===== Dataset section =====
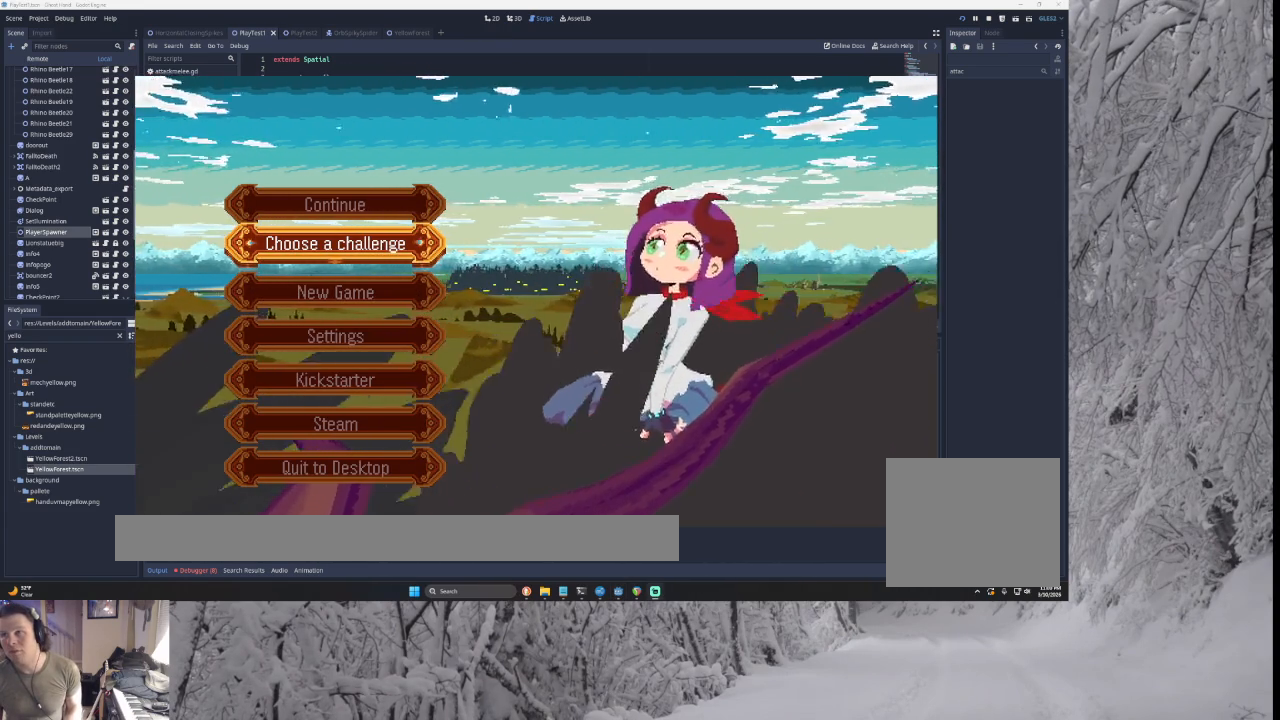
{"buttons": ["CROSS"], "left_stick": "center", "right_stick": "center", "events": []}
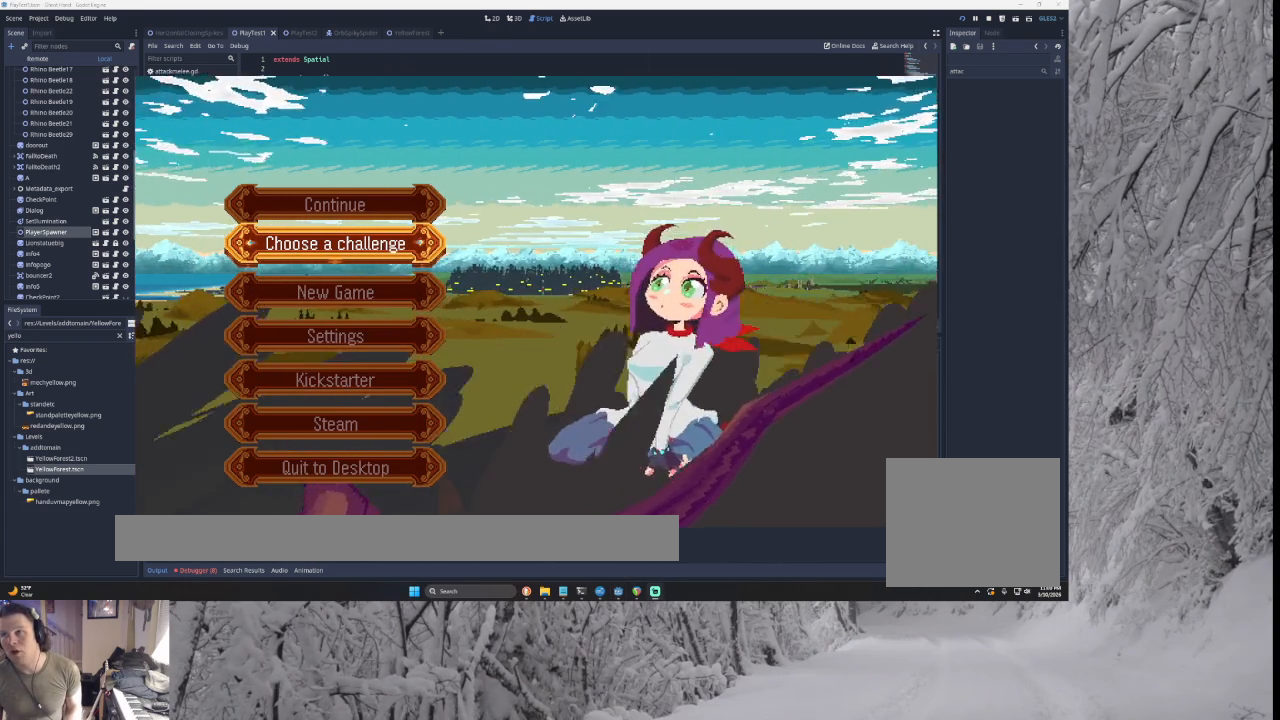
{"buttons": ["CROSS"], "left_stick": "center", "right_stick": "center", "events": []}
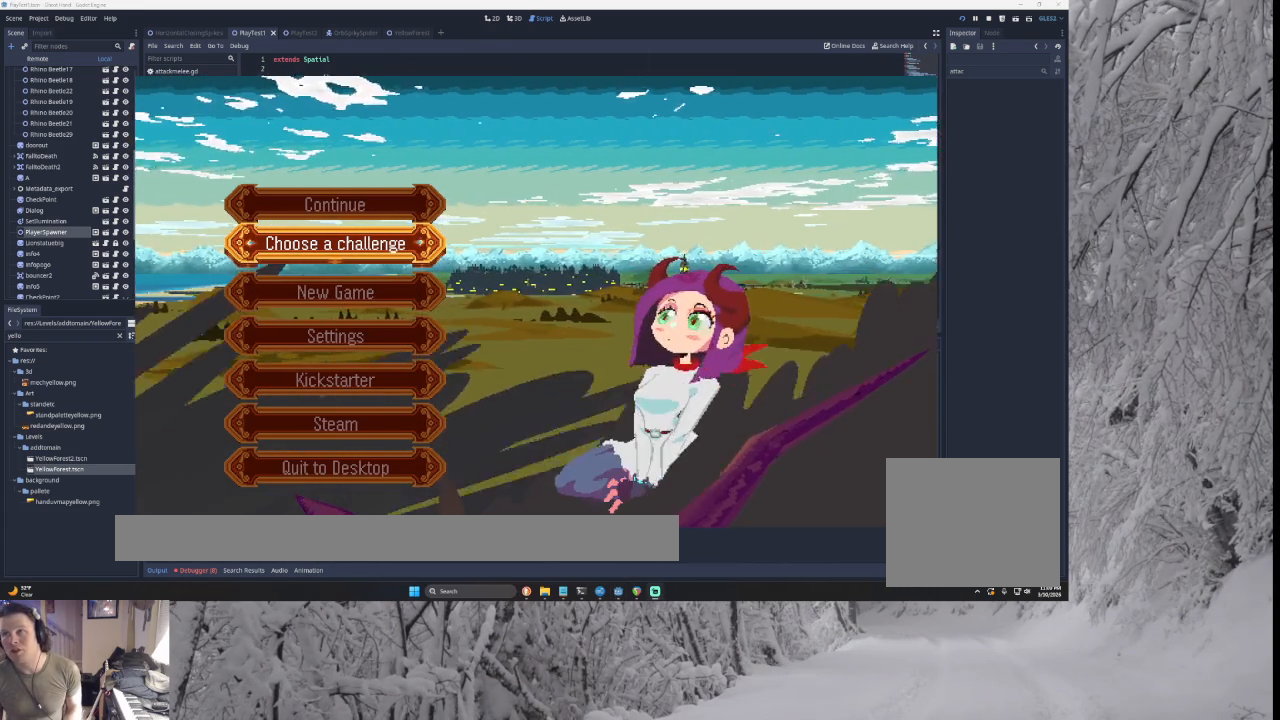
{"buttons": ["CROSS"], "left_stick": "center", "right_stick": "center", "events": []}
=====
• What you have to do:
Repeat the listing word for word, and skip every picture it contains.

• Exercise result:
{"buttons": ["CROSS"], "left_stick": "center", "right_stick": "center", "events": []}
{"buttons": ["CROSS"], "left_stick": "center", "right_stick": "center", "events": []}
{"buttons": ["CROSS"], "left_stick": "center", "right_stick": "center", "events": []}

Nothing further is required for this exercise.